- _Task to complete_:
Update the items below by replacing "bbox" with "bounding box" wherever it occurs, and leave everything else unchanged.

** Start of Given records **

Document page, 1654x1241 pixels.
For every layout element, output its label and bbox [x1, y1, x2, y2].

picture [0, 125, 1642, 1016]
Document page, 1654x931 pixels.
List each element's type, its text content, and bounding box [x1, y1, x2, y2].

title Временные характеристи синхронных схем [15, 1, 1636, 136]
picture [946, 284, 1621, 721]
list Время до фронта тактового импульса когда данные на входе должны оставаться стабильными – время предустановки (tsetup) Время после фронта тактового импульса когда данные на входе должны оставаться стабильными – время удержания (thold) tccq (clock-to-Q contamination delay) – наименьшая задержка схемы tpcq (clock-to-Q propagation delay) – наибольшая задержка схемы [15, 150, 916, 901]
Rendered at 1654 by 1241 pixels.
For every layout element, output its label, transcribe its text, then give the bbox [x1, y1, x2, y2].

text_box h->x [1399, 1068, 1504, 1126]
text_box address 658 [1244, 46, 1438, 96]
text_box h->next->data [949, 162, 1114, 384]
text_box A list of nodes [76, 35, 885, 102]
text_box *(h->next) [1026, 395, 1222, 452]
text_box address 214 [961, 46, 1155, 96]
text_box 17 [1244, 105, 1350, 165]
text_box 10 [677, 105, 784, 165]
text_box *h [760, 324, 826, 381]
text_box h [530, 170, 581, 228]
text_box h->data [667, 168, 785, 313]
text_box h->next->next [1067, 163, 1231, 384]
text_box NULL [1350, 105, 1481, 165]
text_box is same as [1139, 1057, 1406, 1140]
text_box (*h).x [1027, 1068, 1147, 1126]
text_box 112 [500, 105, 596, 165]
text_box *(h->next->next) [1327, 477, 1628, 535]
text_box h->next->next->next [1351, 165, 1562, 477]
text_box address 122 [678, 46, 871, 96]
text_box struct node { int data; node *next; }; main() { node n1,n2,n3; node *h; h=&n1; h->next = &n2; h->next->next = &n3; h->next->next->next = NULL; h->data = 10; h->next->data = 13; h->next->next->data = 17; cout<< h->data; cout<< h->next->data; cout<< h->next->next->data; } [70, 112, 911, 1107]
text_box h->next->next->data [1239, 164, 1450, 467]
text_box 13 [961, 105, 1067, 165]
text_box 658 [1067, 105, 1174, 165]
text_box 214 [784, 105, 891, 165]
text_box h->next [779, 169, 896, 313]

** End of Given records **

- _Expected answer_:
Document page, 1654x1241 pixels.
For every layout element, output its label and bounding box [x1, y1, x2, y2].

picture [0, 125, 1642, 1016]
Document page, 1654x931 pixels.
List each element's type, its text content, and bounding box [x1, y1, x2, y2].

title Временные характеристи синхронных схем [15, 1, 1636, 136]
picture [946, 284, 1621, 721]
list Время до фронта тактового импульса когда данные на входе должны оставаться стабильными – время предустановки (tsetup) Время после фронта тактового импульса когда данные на входе должны оставаться стабильными – время удержания (thold) tccq (clock-to-Q contamination delay) – наименьшая задержка схемы tpcq (clock-to-Q propagation delay) – наибольшая задержка схемы [15, 150, 916, 901]
Rendered at 1654 by 1241 pixels.
For every layout element, output its label, transcribe its text, then give the bounding box [x1, y1, x2, y2].

text_box h->x [1399, 1068, 1504, 1126]
text_box address 658 [1244, 46, 1438, 96]
text_box h->next->data [949, 162, 1114, 384]
text_box A list of nodes [76, 35, 885, 102]
text_box *(h->next) [1026, 395, 1222, 452]
text_box address 214 [961, 46, 1155, 96]
text_box 17 [1244, 105, 1350, 165]
text_box 10 [677, 105, 784, 165]
text_box *h [760, 324, 826, 381]
text_box h [530, 170, 581, 228]
text_box h->data [667, 168, 785, 313]
text_box h->next->next [1067, 163, 1231, 384]
text_box NULL [1350, 105, 1481, 165]
text_box is same as [1139, 1057, 1406, 1140]
text_box (*h).x [1027, 1068, 1147, 1126]
text_box 112 [500, 105, 596, 165]
text_box *(h->next->next) [1327, 477, 1628, 535]
text_box h->next->next->next [1351, 165, 1562, 477]
text_box address 122 [678, 46, 871, 96]
text_box struct node { int data; node *next; }; main() { node n1,n2,n3; node *h; h=&n1; h->next = &n2; h->next->next = &n3; h->next->next->next = NULL; h->data = 10; h->next->data = 13; h->next->next->data = 17; cout<< h->data; cout<< h->next->data; cout<< h->next->next->data; } [70, 112, 911, 1107]
text_box h->next->next->data [1239, 164, 1450, 467]
text_box 13 [961, 105, 1067, 165]
text_box 658 [1067, 105, 1174, 165]
text_box 214 [784, 105, 891, 165]
text_box h->next [779, 169, 896, 313]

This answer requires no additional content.